Transrectal ultrasonography can be valuable in diagnosing medial prostatic cysts in patients with prostatitis-like symptoms, diagnosing and draining prostatic abscesses, or diagnosing and draining obstructed seminal vesicles. It is not required in all cases of acute bacterial prostatitis but rather only in those patients who are failing appropriate antimicrobial therapy ( Horcajada et al, 2003 ).
Occasionally, because of an elevated PSA level or abnormal digital rectal examination, prostate biopsy is indicated.

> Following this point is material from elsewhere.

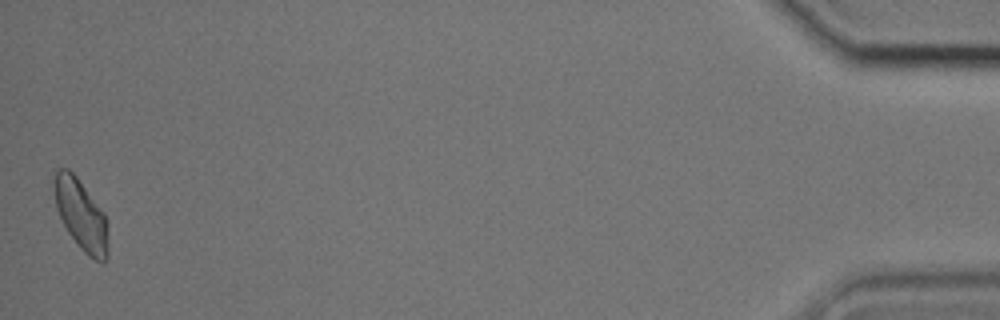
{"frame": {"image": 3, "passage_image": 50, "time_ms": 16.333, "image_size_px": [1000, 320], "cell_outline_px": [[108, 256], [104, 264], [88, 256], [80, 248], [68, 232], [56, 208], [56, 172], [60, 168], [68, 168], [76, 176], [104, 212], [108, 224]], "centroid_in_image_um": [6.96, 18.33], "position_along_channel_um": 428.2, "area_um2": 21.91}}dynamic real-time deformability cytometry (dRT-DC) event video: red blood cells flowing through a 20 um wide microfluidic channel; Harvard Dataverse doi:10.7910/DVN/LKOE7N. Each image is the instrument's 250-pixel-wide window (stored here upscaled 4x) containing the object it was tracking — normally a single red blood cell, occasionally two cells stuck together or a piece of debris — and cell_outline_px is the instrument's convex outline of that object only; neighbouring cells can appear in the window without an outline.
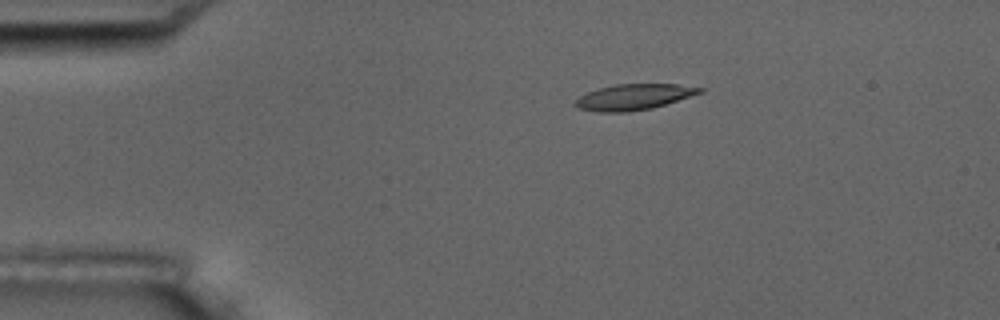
{"species": "common noctule bat (a hibernating species)", "species_latin": "Nyctalus noctula", "temperature_condition": "room temperature", "stored_images_in_passage": 15, "camera_frame_rate_fps": 3000, "um_per_image_px": 0.085, "animal": {"sex": "male", "body_mass_g": 17.5, "forearm_length_mm": 52.3}, "frame": {"image": 1, "passage_image": 3, "time_ms": 2.333, "image_size_px": [1000, 320], "cell_outline_px": [[704, 92], [652, 108], [628, 112], [600, 112], [580, 108], [572, 104], [580, 96], [588, 92], [600, 88], [616, 84], [676, 84], [704, 88]], "centroid_in_image_um": [53.89, 8.24], "position_along_channel_um": 31.1, "area_um2": 18.55}}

Some clinicians will consider starting patients with elevated screening PSA levels and a history of prostatitis or symptoms of CPPS on antibiotics, but this practice is really only rational in patients with acute or chronic bacterial prostatitis, conditions that invariably lead to elevated PSA levels. The diagnosis of CP/CPPS should only be used as a reason against a prostate biopsy if the clinician is looking for an excuse not to biopsy.
Out of desperation, urologists sometimes resort to prostate biopsy in an attempt either to demonstrate histologic evidence of prostatic inflammation or to culture an organism that cannot be cultured employing the standard approach. The importance and interpretation of prostate biopsies in CP performed for reasons other than prostate cancer screening is unclear.
Hematospermia refers to the presence of blood in the seminal fluid. It almost always results from nonspecific inflammation of the prostate and/or seminal vesicles and resolves spontaneously, usually within several weeks. It frequently occurs after a prolonged period of sexual abstinence, and we have observed it several times in men whose wives are in the final weeks of pregnancy. Patients with hematospermia that persists beyond several weeks should undergo further urologic evaluation, because, rarely, an underlying etiology will be identified. A genital and rectal examination should be done to exclude the presence of tuberculosis, a prostate-specific antigen (PSA) and a rectal examination done to exclude prostatic carcinoma, and a urinary cytology done to exclude the possibility of transitional cell carcinoma of the prostate. It should be emphasized, however, that hematospermia almost always resolves spontaneously and rarely is associated with any significant urologic pathology.